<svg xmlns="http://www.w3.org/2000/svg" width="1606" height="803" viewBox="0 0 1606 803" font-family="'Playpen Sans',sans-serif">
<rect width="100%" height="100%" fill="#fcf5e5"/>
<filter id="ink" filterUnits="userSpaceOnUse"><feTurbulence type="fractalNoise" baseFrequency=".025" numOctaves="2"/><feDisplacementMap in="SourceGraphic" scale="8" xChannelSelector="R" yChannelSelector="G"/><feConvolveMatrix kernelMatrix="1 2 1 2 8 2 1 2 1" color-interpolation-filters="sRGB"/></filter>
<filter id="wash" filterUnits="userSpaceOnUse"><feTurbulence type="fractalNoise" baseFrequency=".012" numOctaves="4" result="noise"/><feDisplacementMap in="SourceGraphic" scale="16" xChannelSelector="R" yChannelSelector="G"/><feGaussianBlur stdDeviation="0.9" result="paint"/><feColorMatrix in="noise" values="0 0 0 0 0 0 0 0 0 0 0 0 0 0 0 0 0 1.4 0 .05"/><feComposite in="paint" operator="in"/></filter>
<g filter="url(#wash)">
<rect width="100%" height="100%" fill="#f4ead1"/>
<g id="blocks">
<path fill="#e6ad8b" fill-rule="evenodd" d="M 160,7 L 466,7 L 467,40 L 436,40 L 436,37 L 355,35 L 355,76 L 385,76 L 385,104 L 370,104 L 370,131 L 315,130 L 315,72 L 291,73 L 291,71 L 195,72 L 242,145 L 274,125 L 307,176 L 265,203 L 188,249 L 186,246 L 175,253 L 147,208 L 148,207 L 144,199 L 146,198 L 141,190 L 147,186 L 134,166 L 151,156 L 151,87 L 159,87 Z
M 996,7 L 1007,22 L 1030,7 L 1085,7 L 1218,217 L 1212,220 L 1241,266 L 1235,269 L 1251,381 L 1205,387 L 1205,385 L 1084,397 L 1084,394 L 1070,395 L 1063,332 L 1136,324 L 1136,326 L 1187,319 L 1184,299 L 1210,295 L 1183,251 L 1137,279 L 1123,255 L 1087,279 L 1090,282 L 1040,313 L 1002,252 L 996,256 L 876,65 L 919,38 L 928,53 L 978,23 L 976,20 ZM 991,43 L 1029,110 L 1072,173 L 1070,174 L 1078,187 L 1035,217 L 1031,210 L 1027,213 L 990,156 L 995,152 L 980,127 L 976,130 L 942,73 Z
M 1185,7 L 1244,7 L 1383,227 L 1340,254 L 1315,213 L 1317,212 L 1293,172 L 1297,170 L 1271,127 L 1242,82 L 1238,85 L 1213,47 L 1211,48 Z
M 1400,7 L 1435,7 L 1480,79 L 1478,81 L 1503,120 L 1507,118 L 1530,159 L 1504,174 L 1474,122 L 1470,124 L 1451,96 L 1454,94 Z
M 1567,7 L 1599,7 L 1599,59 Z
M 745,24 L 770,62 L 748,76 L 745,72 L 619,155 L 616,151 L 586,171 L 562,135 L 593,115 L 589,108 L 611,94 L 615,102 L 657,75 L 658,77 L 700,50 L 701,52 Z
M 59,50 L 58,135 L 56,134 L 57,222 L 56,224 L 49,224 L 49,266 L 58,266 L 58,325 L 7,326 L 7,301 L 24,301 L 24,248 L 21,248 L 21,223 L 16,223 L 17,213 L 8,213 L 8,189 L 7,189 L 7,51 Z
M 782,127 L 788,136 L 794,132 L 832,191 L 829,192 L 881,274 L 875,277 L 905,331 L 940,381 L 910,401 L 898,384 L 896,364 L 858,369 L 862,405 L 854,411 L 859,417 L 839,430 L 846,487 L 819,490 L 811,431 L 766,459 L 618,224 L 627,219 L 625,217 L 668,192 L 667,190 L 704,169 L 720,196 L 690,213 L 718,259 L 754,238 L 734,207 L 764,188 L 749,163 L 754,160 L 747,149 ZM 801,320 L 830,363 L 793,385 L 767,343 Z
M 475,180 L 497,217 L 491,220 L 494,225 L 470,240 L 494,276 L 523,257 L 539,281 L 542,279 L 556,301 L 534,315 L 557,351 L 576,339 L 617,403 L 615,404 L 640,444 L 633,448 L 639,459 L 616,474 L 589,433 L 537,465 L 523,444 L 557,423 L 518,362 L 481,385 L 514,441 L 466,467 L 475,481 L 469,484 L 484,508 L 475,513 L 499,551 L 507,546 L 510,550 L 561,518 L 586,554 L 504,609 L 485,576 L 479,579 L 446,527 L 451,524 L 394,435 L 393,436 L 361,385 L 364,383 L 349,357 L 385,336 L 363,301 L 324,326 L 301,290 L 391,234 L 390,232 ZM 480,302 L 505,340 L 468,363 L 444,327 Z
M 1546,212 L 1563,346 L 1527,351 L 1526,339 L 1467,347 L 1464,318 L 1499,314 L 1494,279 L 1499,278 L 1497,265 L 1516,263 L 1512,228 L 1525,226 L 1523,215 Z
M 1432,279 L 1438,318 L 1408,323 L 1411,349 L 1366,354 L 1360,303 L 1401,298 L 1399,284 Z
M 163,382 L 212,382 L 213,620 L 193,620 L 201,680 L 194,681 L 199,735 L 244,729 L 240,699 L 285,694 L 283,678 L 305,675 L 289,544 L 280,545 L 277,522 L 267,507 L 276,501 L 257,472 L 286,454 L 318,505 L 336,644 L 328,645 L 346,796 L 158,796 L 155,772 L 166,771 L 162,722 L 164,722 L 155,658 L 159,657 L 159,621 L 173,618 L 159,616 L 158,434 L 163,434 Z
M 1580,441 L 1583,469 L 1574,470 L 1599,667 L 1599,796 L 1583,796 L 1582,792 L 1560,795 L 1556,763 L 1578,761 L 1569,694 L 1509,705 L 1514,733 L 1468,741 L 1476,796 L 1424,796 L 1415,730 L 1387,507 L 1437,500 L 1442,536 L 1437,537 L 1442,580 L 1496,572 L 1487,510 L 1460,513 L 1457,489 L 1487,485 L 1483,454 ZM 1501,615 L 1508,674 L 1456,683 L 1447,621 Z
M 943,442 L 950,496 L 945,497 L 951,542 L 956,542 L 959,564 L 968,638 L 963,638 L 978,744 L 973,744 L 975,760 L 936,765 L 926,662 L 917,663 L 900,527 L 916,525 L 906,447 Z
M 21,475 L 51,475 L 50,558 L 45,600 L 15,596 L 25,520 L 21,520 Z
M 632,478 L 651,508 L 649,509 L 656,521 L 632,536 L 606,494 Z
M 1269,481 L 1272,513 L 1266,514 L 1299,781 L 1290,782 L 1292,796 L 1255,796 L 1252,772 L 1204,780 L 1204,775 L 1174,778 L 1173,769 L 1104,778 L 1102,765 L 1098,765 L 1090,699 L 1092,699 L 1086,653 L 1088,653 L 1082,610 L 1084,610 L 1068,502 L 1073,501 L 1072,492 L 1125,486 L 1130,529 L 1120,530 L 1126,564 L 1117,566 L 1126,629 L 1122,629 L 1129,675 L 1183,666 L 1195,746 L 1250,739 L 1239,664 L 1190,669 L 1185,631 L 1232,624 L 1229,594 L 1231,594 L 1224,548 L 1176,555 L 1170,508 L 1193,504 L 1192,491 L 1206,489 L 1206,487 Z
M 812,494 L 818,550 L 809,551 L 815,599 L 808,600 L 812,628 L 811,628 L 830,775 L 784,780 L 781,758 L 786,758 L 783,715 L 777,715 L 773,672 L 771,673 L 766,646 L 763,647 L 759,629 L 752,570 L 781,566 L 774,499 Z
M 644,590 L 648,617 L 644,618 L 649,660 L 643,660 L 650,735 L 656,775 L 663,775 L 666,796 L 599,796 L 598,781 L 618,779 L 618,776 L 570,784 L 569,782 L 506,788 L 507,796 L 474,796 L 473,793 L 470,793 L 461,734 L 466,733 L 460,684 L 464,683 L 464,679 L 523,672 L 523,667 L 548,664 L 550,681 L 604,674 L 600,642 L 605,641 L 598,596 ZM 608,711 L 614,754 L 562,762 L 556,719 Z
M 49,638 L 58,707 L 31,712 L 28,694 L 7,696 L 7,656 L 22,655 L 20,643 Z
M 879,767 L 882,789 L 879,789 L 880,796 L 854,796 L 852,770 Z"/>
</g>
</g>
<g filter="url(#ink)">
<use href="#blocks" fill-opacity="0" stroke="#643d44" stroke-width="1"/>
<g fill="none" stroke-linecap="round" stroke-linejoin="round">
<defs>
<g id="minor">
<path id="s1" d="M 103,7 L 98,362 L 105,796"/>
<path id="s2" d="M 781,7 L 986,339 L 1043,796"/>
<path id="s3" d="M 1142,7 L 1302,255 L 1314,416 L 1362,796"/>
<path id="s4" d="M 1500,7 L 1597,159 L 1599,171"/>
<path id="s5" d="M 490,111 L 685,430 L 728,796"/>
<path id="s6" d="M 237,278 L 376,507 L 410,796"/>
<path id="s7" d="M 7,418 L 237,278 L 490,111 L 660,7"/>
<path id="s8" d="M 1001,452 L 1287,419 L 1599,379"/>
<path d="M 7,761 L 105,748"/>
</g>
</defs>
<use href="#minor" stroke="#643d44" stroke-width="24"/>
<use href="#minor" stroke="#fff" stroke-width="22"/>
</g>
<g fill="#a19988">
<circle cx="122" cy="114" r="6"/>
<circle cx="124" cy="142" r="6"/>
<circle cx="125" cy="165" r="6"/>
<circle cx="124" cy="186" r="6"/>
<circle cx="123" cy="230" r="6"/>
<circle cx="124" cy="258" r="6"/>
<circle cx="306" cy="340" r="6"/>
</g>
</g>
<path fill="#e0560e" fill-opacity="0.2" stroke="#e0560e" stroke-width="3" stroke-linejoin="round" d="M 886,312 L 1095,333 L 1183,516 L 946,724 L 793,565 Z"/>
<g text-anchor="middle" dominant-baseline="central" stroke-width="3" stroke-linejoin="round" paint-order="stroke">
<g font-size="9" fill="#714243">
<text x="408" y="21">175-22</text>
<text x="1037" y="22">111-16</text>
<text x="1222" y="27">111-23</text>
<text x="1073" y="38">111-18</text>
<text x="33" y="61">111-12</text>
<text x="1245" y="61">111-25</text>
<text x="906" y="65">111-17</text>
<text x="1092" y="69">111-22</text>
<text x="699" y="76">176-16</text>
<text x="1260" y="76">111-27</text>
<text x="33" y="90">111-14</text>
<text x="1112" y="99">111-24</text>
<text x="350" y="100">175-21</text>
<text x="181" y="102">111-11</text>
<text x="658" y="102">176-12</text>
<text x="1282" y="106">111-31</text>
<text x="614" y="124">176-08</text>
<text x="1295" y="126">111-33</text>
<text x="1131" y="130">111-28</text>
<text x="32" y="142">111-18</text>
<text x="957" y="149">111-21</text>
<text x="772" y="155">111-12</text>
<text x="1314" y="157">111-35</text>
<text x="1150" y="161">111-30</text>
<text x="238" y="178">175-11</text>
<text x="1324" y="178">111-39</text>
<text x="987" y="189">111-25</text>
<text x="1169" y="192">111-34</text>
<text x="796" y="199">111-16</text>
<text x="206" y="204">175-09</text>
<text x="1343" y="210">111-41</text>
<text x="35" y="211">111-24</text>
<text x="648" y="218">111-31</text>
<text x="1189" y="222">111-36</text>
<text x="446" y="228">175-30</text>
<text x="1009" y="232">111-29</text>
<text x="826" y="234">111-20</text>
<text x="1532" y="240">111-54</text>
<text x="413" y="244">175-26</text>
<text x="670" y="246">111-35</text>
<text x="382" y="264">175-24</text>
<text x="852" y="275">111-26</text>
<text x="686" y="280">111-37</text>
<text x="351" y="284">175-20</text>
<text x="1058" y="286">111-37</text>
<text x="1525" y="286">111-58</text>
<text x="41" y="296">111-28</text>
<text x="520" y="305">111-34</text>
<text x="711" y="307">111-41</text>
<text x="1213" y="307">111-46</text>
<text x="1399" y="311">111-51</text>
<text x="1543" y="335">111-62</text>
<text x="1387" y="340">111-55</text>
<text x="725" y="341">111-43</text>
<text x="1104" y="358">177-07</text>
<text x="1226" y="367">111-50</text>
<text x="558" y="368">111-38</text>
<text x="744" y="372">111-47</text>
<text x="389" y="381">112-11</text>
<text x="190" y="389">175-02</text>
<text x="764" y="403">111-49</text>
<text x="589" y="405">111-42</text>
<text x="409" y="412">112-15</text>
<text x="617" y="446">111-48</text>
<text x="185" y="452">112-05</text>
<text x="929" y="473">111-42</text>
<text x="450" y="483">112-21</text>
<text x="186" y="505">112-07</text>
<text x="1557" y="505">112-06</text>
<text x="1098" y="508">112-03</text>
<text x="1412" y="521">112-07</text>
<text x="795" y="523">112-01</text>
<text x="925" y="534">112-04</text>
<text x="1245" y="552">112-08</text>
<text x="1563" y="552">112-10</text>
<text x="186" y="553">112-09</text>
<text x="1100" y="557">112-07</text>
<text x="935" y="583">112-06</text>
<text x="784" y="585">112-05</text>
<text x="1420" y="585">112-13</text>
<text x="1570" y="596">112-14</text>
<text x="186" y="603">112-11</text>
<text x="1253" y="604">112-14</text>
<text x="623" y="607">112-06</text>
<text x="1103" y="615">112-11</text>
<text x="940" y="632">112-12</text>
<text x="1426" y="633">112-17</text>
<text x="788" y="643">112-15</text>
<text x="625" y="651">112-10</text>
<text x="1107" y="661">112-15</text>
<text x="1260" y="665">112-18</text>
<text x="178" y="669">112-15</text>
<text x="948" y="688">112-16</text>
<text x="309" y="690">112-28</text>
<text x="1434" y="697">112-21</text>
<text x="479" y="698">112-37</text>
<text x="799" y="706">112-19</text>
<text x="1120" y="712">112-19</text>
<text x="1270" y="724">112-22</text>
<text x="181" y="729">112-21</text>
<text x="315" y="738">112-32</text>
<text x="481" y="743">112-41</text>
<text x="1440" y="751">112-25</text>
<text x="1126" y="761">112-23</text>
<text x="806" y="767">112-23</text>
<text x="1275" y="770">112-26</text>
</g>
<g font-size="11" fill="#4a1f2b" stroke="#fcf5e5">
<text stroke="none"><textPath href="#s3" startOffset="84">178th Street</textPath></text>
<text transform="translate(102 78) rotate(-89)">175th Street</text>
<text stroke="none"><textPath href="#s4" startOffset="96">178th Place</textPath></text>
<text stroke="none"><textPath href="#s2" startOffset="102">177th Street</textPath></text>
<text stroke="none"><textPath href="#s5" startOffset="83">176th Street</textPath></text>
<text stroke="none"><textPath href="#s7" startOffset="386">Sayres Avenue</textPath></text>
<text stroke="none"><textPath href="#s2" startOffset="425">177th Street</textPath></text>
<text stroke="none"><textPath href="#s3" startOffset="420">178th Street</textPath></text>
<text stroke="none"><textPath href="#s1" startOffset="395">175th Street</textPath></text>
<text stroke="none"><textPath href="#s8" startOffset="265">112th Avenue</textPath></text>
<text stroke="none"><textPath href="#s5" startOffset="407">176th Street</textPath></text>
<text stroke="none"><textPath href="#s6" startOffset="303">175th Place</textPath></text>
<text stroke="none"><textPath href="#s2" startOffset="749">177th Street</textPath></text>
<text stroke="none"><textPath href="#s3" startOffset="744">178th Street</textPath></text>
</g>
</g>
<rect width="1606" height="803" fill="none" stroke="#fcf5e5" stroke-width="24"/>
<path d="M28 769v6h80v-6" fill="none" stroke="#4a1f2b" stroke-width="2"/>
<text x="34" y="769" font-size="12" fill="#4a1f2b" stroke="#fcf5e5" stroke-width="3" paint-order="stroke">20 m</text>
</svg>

■ ■ ■ ■ ■

▶ [Your instructions]: For each line in the entries that contains the string "userSpaceOnUse", make a copy.

▶ [Written response]:
<filter id="ink" filterUnits="userSpaceOnUse"><feTurbulence type="fractalNoise" baseFrequency=".025" numOctaves="2"/><feDisplacementMap in="SourceGraphic" scale="8" xChannelSelector="R" yChannelSelector="G"/><feConvolveMatrix kernelMatrix="1 2 1 2 8 2 1 2 1" color-interpolation-filters="sRGB"/></filter>
<filter id="wash" filterUnits="userSpaceOnUse"><feTurbulence type="fractalNoise" baseFrequency=".012" numOctaves="4" result="noise"/><feDisplacementMap in="SourceGraphic" scale="16" xChannelSelector="R" yChannelSelector="G"/><feGaussianBlur stdDeviation="0.9" result="paint"/><feColorMatrix in="noise" values="0 0 0 0 0 0 0 0 0 0 0 0 0 0 0 0 0 1.4 0 .05"/><feComposite in="paint" operator="in"/></filter>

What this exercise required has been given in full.